Two recent decisions from the U.S. Court of Appeals for the Second Circuit (encompassing New York, Connecticut and Vermont) highlight the benefit of keeping plan fiduciaries and high-level corporate decision-makers separate and distinct in order to limit fiduciary liability under the Employee Retirement Income Security Act of 1974 ("ERISA") for retirement plans offering investments in employer stock.

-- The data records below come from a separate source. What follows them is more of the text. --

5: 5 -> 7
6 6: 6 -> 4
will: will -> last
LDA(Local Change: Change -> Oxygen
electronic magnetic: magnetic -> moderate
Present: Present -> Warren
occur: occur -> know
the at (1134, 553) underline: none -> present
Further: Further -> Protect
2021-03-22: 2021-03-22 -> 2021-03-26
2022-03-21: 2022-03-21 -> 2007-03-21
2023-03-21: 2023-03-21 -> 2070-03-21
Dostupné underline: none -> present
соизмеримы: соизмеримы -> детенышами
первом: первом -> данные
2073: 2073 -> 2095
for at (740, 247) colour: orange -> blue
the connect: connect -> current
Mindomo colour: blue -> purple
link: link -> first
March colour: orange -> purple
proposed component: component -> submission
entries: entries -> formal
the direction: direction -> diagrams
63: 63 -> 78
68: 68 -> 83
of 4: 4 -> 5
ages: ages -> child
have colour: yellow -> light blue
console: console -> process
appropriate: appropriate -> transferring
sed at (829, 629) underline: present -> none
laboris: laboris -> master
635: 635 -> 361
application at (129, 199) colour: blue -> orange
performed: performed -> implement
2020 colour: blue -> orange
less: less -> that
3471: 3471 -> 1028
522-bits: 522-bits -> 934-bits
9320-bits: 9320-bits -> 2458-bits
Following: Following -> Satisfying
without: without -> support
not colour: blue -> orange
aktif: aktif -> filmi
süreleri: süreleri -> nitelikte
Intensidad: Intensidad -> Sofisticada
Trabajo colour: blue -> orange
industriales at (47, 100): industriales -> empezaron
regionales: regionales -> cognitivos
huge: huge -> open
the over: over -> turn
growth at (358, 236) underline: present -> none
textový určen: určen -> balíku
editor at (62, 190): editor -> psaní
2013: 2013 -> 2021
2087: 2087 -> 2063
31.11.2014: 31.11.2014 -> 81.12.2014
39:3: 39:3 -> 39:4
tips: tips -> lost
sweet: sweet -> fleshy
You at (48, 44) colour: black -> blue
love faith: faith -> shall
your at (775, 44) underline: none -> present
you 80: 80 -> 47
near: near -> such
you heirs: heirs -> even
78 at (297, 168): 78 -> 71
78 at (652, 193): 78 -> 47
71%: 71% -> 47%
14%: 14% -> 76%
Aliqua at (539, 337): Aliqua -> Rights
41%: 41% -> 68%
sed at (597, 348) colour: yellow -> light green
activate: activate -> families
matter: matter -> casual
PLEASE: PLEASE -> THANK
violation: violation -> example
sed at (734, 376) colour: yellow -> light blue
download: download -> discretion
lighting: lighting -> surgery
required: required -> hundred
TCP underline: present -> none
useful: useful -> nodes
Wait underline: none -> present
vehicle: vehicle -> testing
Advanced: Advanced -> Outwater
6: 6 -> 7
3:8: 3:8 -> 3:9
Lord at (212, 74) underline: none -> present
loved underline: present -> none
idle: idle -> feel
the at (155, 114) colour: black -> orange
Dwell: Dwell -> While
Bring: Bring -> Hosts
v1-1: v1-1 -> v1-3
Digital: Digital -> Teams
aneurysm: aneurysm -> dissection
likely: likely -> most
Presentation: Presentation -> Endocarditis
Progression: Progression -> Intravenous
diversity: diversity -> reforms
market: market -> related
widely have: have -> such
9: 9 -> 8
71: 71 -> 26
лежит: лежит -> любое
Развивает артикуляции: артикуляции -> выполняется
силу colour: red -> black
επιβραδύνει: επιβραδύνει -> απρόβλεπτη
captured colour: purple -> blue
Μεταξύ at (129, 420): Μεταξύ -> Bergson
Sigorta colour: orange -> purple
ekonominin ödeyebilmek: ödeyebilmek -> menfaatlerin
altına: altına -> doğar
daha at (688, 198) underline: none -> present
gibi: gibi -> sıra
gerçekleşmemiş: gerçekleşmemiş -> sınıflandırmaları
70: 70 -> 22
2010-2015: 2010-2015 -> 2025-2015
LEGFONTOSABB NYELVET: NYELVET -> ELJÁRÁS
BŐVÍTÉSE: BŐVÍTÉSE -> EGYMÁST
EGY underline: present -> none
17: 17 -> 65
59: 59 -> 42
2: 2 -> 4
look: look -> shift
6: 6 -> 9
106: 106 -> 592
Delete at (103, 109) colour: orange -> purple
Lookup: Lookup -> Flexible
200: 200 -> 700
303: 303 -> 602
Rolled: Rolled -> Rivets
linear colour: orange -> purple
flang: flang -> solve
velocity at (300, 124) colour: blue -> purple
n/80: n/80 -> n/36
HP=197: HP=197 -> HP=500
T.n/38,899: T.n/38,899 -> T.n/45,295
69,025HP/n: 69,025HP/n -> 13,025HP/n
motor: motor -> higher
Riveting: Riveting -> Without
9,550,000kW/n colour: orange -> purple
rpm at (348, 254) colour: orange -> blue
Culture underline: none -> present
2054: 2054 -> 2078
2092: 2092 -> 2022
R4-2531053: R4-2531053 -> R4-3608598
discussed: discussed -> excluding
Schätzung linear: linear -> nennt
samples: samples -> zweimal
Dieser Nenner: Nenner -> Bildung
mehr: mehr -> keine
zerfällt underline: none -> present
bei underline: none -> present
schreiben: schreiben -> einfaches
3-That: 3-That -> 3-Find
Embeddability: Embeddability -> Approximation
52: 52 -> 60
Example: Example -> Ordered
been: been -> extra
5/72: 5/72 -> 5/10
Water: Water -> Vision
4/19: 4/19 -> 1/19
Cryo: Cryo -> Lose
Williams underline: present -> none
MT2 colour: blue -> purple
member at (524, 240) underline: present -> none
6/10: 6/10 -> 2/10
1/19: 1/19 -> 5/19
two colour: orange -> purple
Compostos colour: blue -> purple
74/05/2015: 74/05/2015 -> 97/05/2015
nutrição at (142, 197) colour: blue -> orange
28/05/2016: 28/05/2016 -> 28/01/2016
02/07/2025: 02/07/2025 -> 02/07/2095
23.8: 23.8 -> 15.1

In June 2013, the Court, in Majad v. Nokia Retirement
Savings and Investment Plan, upheld the dismissal of a class
action claim alleging a breach of fiduciary duty for failing to
divest the Nokia Retirement Savings and Investment Plan (the
"Plan") of the stock of Nokia Corp. (the
"Corporation), the Finnish parent company. The plaintiffs
specifically alleged that undisclosed information, including an
internal memorandum from the Corporation's chief executive
officer, rendered the Plan's investment in the
Corporation's stock imprudent.
The Court deemed the allegations insufficient to support the
complaint, as the Plan's fiduciaries could not be imputed with
nonpublic knowledge of the Corporation's global financial
outlook. Crucially, only employees of Nokia Inc. – not the
Corporation – comprised the Plan's committee and had
authority over Plan investments.
More recently and in a far more complicated case, In re Lehman
Bros. ERISA Litigation, the Court affirmed the dismissal of
ERISA fiduciary claims against, among others, the Employee Benefit
Plans Committee (the "Committee"), which was charged with
administering the Lehman Brothers Savings Plan (the "Savings
Plan"). The Savings Plan permitted participants to invest in
Lehman Brothers stock through the employee stock ownership plan
contained within the Savings Plan. In their complaint, the
plaintiffs argued, among other things, that the Committee members
knew or should have known that the Lehman Brothers stock was an
imprudent investment because of their position within the company.
Additionally, the plaintiffs alleged that the Committee had an
affirmative duty to make a reasonable investigation into the
financial condition of the company.
In support of its decision, the Court noted that many of the facts
alleged by plaintiffs in support of their claim were nonpublic
information that the Committee members did not know "by virtue
of their corporate insider status." The Committee members
corporate functions only exposed them to knowledge that a
comparable market analyst or investor would possess. Moreover, the
Court wrote "[f]iduciaries are under no obligation to either
seek out or act upon inside information in the course of fulfilling
their duties under ERISA." To do otherwise could result in
securities law violations.
Quite often stock drop cases, including the Lehman case,
involve an analysis of the Moench presumption, under which
investments in employer stock may be deemed prudent. (See
the Employer's Law Blog entry SDNY Relies on Moench and In
Re CitiGroup ERISA Litigation to Find for Fiduciaries in Stock-Drop
Cases dated April 17, 2013 for a discussion of the
Moench presumption). However, the Moench
presumption can be overcome if plaintiffs plead "facts
sufficient to show that [fiduciaries] either knew or should have
known" that an employer was in dire circumstances that would
compel the diversification from employer stock. This risk, coupled
with securities law hurdles and the fact that Moench
applies in limited circumstances, supports the notion that careful
selection of plan fiduciaries may improve an employer's
position in the unfortunate event of litigation.
The content of this article is intended to provide a general guide to the subject matter. Specialist advice should be sought about your specific circumstances.